Morales se souvient parfaitement comment la sécheresse d'il y a trois ans a fait chuter la production au minimum et cette saison, avec une pluie inhabituelle qui ne s'arrête pas, ses arbres ont du mal à faire mûrir le produit sans pourrir et noircir. Même si elle a vu des hommes abandonner les plantations et émigrer pour travailler à Tijuana et Ciudad Juárez pour un salaire plus avantageux, elle refuse de partir. A ses côtés, Paula Pérez Ortiz, 69 ans, raconte comment elle s'occupe seule de ses terres. « J'ai une fille qui, grâce à Dieu, a déjà ses études et son métier. Elle me supplie de vendre le terrain quand je peux. Mais je travaille dans le café depuis 52 ans et je parle à mes plantes pour les remercier chaque jour de me nourrir », dit-elle fièrement.

Avec la migration des jeunes pour étudier et travailler, les agriculteurs vieillissent sans que personne ne veuille prendre leur relève dans la tâche de maintenir le café mexicain à flot. Anselmo Martínez, 45 ans, a été tenté à plusieurs reprises de se rendre en ville. Il a commencé à travailler dans les plantations de café à l'âge de 7 ans, tout comme son père et son grand-père avant lui. Dans leur famille, ils se souviennent de temps meilleurs, où la chaleur ne les désespérait pas lorsqu'il s'agissait de travailler et où les horaires de travail étaient plus agréables, puisqu'ils n'avaient pas besoin de se lever si tôt pour éviter la pluie. « Le climat n'est pas fou, c'est nous, les humains, qui le gâchons », regrette-t-il. Martínez affirme que, même si la tâche devient de plus en plus difficile, il continuera à la supporter aussi longtemps qu'il le pourra. Cette année, en outre, le prix du marché du café mexicain lui profite, après que les gelées ont brûlé les plantations du Brésil, principal producteur mondial. Pourtant, il se demande qui coupera le café à l’avenir. « Il y a de moins en moins d'employeurs parce que leurs entreprises de café font faillite et je ne peux pas leur demander un bon prix pour la boîte que je récupère s'ils ne sont pas payés », dit-il.
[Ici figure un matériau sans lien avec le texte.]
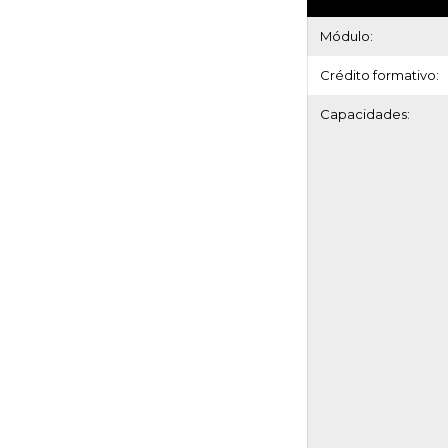
Módulo:
Crédito formativo:
Capacidades:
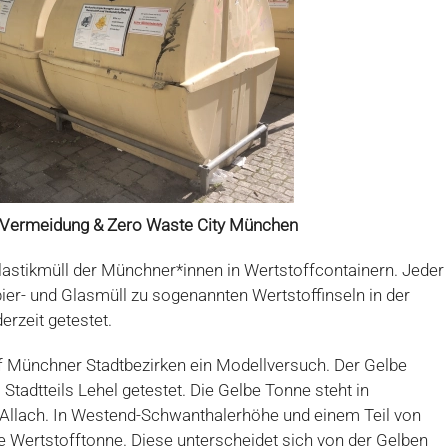
l-Vermeidung & Zero Waste City München
astikmüll der Münchner*innen in Wertstoffcontainern. Jeder
apier- und Glasmüll zu sogenannten Wertstoffinseln in der
erzeit getestet.
ünf Münchner Stadtbezirken ein Modellversuch. Der Gelbe
Stadtteils Lehel getestet. Die Gelbe Tonne steht in
 Allach. In Westend-Schwanthalerhöhe und einem Teil von
ie Wertstofftonne. Diese unterscheidet sich von der Gelben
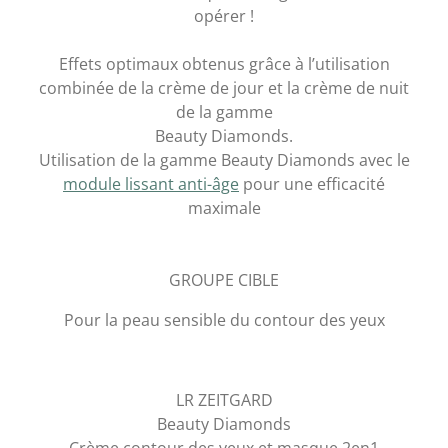
opérer !
Effets optimaux obtenus grâce à l’utilisation
combinée de la crème de jour et la crème de nuit
de la gamme
Beauty Diamonds.
Utilisation de la gamme Beauty Diamonds avec le
module lissant anti-âge
pour une efficacité
maximale
GROUPE CIBLE
Pour la peau sensible du contour des yeux
LR ZEITGARD
Beauty Diamonds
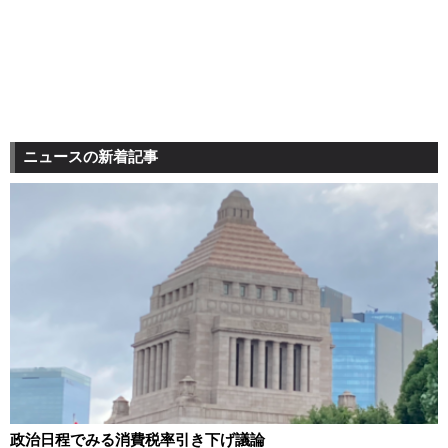
ニュースの新着記事
政治日程でみる消費税率引き下げ議論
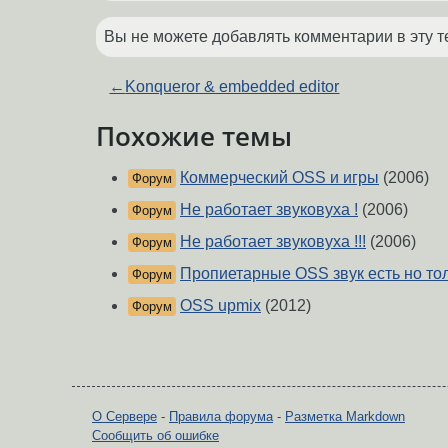
Вы не можете добавлять комментарии в эту т
←
Konqueror & embedded editor
Похожие темы
Коммерческий OSS и игры
(2006)
Форум
Не работает звуковуха !
(2006)
Форум
Не работает звуковуха !!!
(2006)
Форум
Пропиетарные OSS звук есть но толь
Форум
OSS upmix
(2012)
Форум
О Сервере
-
Правила форума
-
Разметка Markdown
Сообщить об ошибке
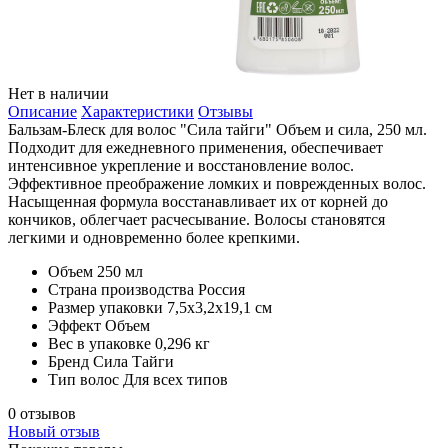
Нет в наличии
Описание
Характеристики
Отзывы
Бальзам-Блеск для волос "Сила тайги" Объем и сила, 250 мл.
Подходит для ежедневного применения, обеспечивает
интенсивное укрепление и восстановление волос.
Эффективное преображение ломких и поврежденных волос.
Насыщенная формула восстанавливает их от корней до
кончиков, облегчает расчесывание. Волосы становятся
легкими и одновременно более крепкими.
Объем
250 мл
Страна производства
Россия
Размер упаковки
7,5х3,2х19,1 см
Эффект
Объем
Вес в упаковке
0,296 кг
Бренд
Сила Тайги
Тип волос
Для всех типов
0 отзывов
Новый отзыв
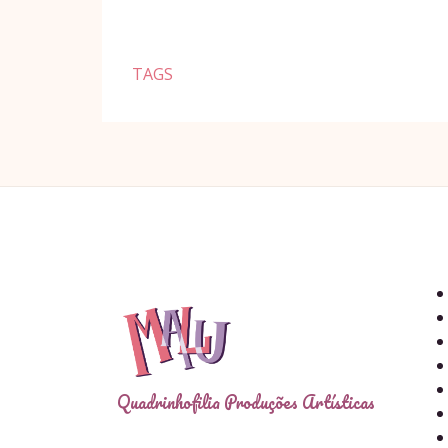
TAGS
Quadrinhofilia Produções Artísticas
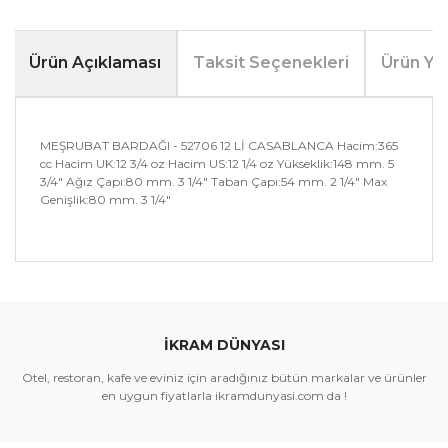
Ürün Açıklaması
Taksit Seçenekleri
Ürün Yo
MEŞRUBAT BARDAĞI - 52706 12 Lİ CASABLANCA Hacim:365
cc Hacim UK:12 3/4 oz Hacim US:12 1/4 oz Yükseklik:148 mm. 5
3/4" Ağız Çapı:80 mm. 3 1/4" Taban Çapı:54 mm. 2 1/4" Max
Genişlik:80 mm. 3 1/4"
Bu ürünün fiyat bilgisi, resim, ürün açıklamalarında ve
diğer konularda yetersiz gördüğünüz noktaları öneri
Bu ürüne ilk yorumu siz yapın!
formunu kullanarak tarafımıza iletebilirsiniz.
Görüş ve önerileriniz için teşekkür ederiz.
İKRAM DÜNYASI
Yorum Yaz
Ürün resmi kalitesiz, bozuk veya görüntülenemiyor.
Otel, restoran, kafe ve eviniz için aradığınız bütün markalar ve ürünler
Ürün açıklamasında eksik bilgiler bulunuyor.
en uygun fiyatlarla ikramdunyasi.com da !
Ürün bilgilerinde hatalar bulunuyor.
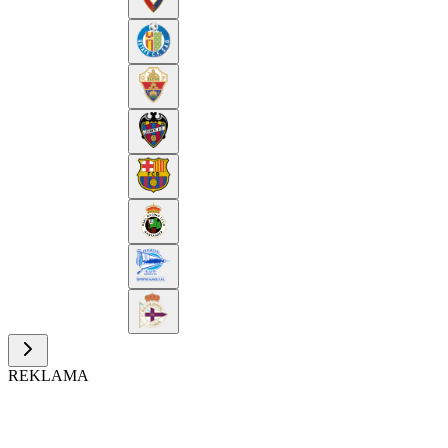
REKLAMA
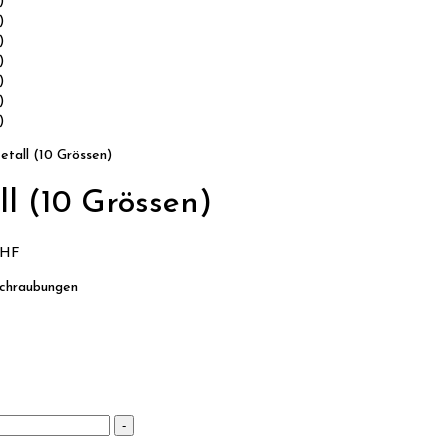
tall (10 Grössen)
l (10 Grössen)
CHF
schraubungen
-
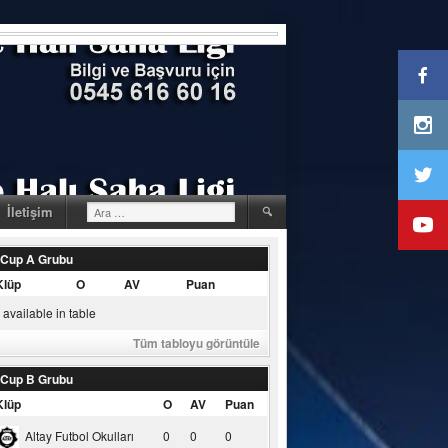
Arama:
İletişim
 Cup A Grubu
Klüp
O
AV
Puan
available in table
Tüm tabloyu görüntüle
 Cup B Grubu
Klüp
O
AV
Puan
Altay Futbol Okulları
0
0
0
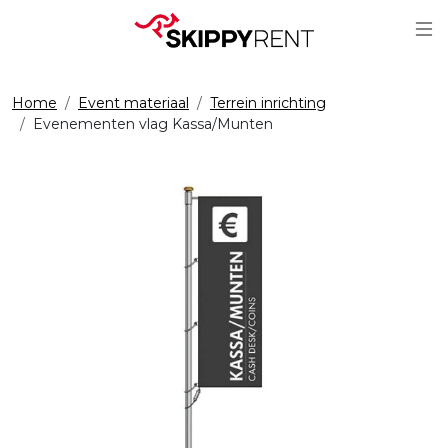
Sc
Home
Event materiaal
Terrein inrichting
Evenementen vlag Kassa/Munten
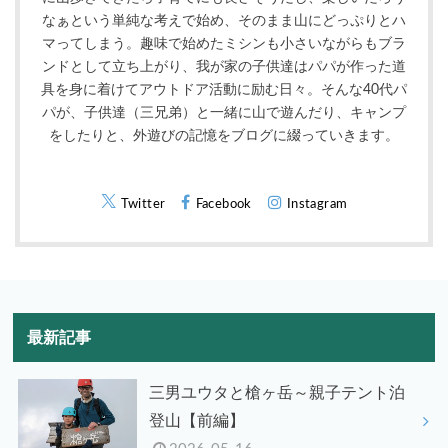
なぁという単純な考えで始め、そのまま山にどっぷりとハ
マってしまう。趣味で始めたミシンも小さいながらもブラ
ンドとして立ち上がり、我が家の子供達はパパが作った道
具を身に着けてアウトドア活動に励む日々。そんな40代パ
パが、子供達（三兄弟）と一緒に山で遊んだり、キャンプ
をしたりと、外遊びの記憶をブログに綴っていきます。
Twitter
Facebook
Instagram
最新記事
三男ユウタと槍ヶ岳～親子テント泊
登山【前編】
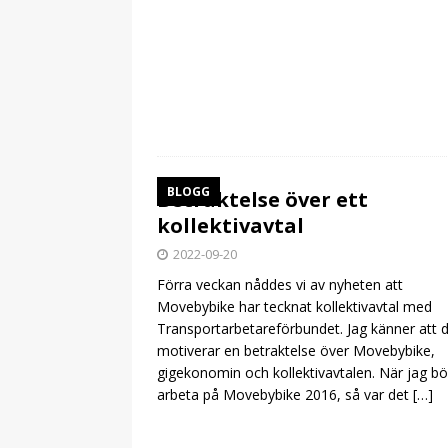
BLOGG
Betraktelse över ett
kollektivavtal
2022-09-20
Förra veckan nåddes vi av nyheten att
Movebybike har tecknat kollektivavtal med
Transportarbetareförbundet. Jag känner att 
motiverar en betraktelse över Movebybike,
gigekonomin och kollektivavtalen. När jag bö
arbeta på Movebybike 2016, så var det
[…]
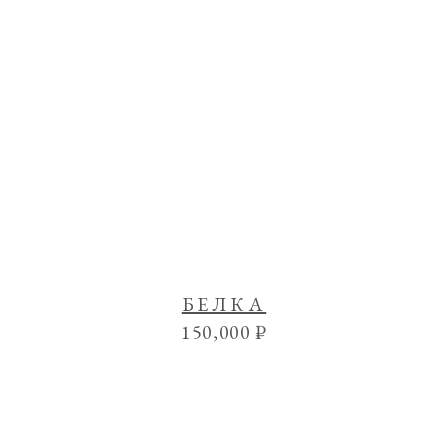
БЕЛКА
150,000
₽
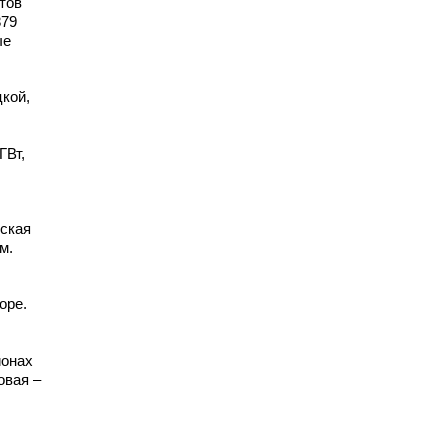
тов
879
ые
кой,
ГВт,
еская
м.
оре.
,
ионах
овая –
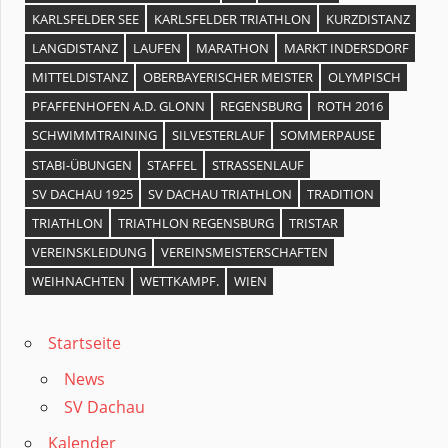
KARLSFELDER SEE
KARLSFELDER TRIATHLON
KURZDISTANZ
LANGDISTANZ
LAUFEN
MARATHON
MARKT INDERSDORF
MITTELDISTANZ
OBERBAYERISCHER MEISTER
OLYMPISCH
PFAFFENHOFEN A.D. GLONN
REGENSBURG
ROTH 2016
SCHWIMMTRAINING
SILVESTERLAUF
SOMMERPAUSE
STABI-ÜBUNGEN
STAFFEL
STRASSENLAUF
SV DACHAU 1925
SV DACHAU TRIATHLON
TRADITION
TRIATHLON
TRIATHLON REGENSBURG
TRISTAR
VEREINSKLEIDUNG
VEREINSMEISTERSCHAFTEN
WEIHNACHTEN
WETTKAMPF.
WIEN
Startseite
News
SV Dachau
Kalender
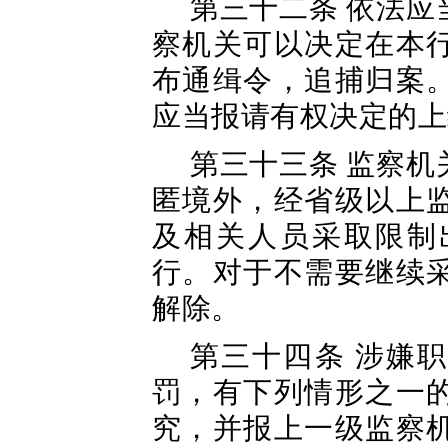
第三十二条 依法
察机关可以决定在本
布通缉令，追捕归案
应当报请有权决定的上
第三十三条 监察
匿境外，经省级以上
及相关人员采取限制
行。对于不需要继续
解除。
第三十四条 涉嫌
罚，有下列情形之一
究，并报上一级监察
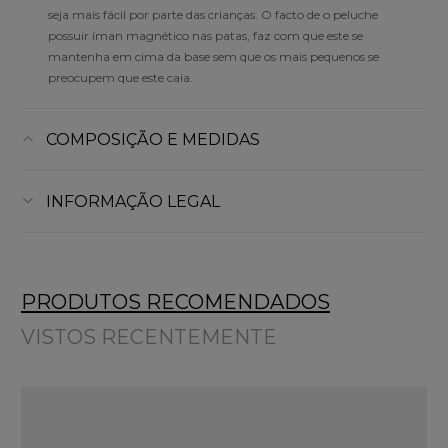
seja mais fácil por parte das crianças. O facto de o peluche
possuir íman magnético nas patas, faz com que este se
mantenha em cima da base sem que os mais pequenos se
preocupem que este caia.
COMPOSIÇÃO E MEDIDAS
INFORMAÇÃO LEGAL
PRODUTOS RECOMENDADOS
VISTOS RECENTEMENTE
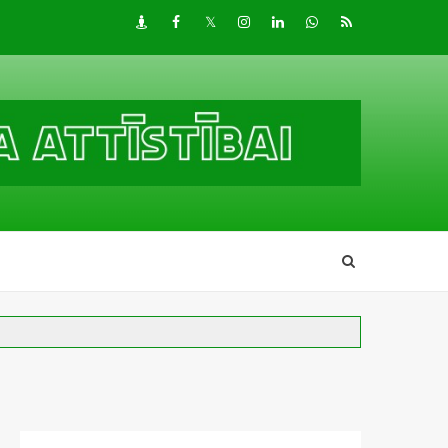
Draugiem
Facebook
Twitter
Instagram
LinkedIn
whatsapp
RSS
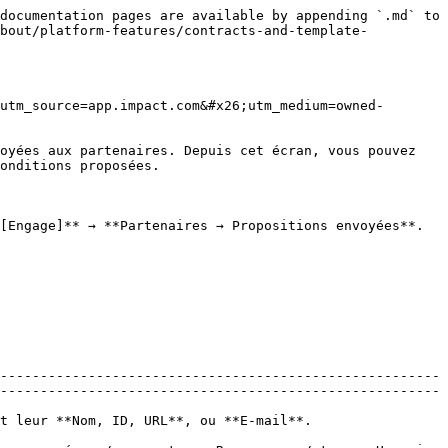
documentation pages are available by appending `.md` to 
about/platform-features/contracts-and-template-
utm_source=app.impact.com&#x26;utm_medium=owned-
oyées aux partenaires. Depuis cet écran, vous pouvez 
onditions proposées.

[Engage]** → **Partenaires → Propositions envoyées**.

-------------------------------------------------------
-------------------------------------------------------
                                                                                                        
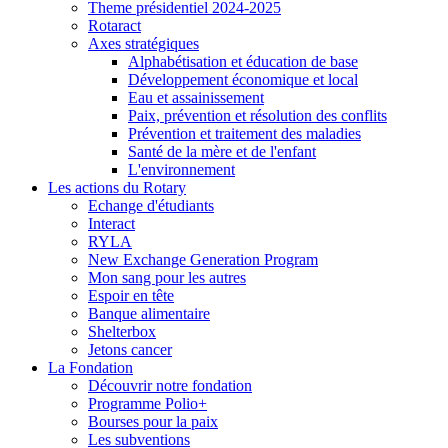
Theme présidentiel 2024-2025
Rotaract
Axes stratégiques
Alphabétisation et éducation de base
Développement économique et local
Eau et assainissement
Paix, prévention et résolution des conflits
Prévention et traitement des maladies
Santé de la mère et de l'enfant
L'environnement
Les actions du Rotary
Echange d'étudiants
Interact
RYLA
New Exchange Generation Program
Mon sang pour les autres
Espoir en tête
Banque alimentaire
Shelterbox
Jetons cancer
La Fondation
Découvrir notre fondation
Programme Polio+
Bourses pour la paix
Les subventions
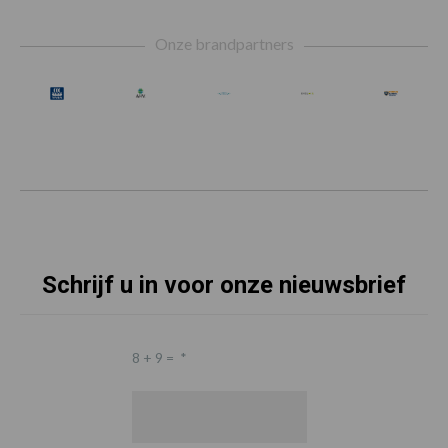
Footer
Onze brandpartners
Schrijf u in voor onze nieuwsbrief
8 + 9 =
*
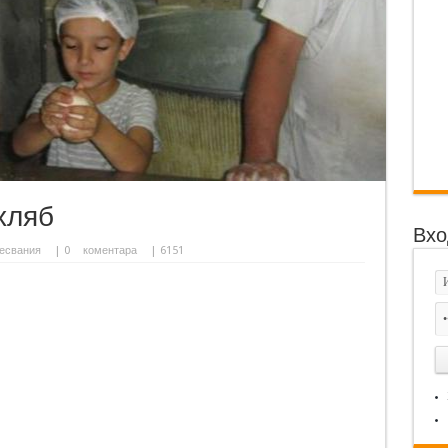
хляб
Вхо
есвания
|
0
коментара
| 6151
A quelques kilomètres de là, dans l'ejido de Río Florido, les producteurs de cacao maudissent les pluies qui déclenchent le fléau de la moniliase. Ce champignon qui se développe en milieu humide génère un ravageur qui déforme les épis et durcit les graines. José Antonio Rodríguez Aguilar, 72 ans, démissionne et affirme avoir déjà appris à vivre avec elle. « Ça apparaît quand il pleut le plus et là, sur 50 cabosses de cacao, je n'en récolte que 10 », souligne-t-il. Avec sa femme Anita, ils sont l'un des rares à continuer de miser sur le cacao malgré leur énorme besoin en eau. « Nous avons de la chance car nous avons une rivière à proximité, mais il y a des collègues qui n'ont pas autant d'eau. Si vous avez un puits, vous devez investir dans une pompe qui coûte 18 000 pesos, mais ils préfèrent changer les plantations en maïs, noix de cajou ou mangue », dit le couple qui a vu à quel point leur communauté rétrécit à cause du déplacement vers le nord. « Un ami a proposé à mon fils de l'accompagner aux États-Unis, mais nous lui rappelons que ceux qui migrent ne reviennent pas. Finalement, il m'a dit qu'il aimait la campagne et que son avenir était ici », s'exclament-ils fièrement tandis que Don José porte la tête haute la casquette universitaire de son fils, qui a étudié l'ingénierie agroalimentaire et les aide avec la terre.

Même si leurs arbres, encore jeunes, promettent de produire de bonnes récoltes, ils ne veulent pas risquer de tout perdre à cause de la sécheresse, des inondations ou de la peste. Ils apprennent donc à travailler le chocolat, à créer une marque, à concevoir un logo et à l'emballer pour avoir leur propre entreprise en plus du domaine. « Si nous apprenons à le sécher, à le griller et à le moudre pour le transformer en chocolat, nous gagnerons plus d'argent. Mon fils serait parti mais il aimait ce métier et il prendra ma place dans la culture du cacao. L'avantage est qu'il ne migrera pas », dit Don José depuis sa maison, où les fèves de cacao dégagent leur doux arôme en séchant au soleil. « Tous les jeunes préfèrent partir, mais je suis d'ici et je veux mourir ici », dit-il.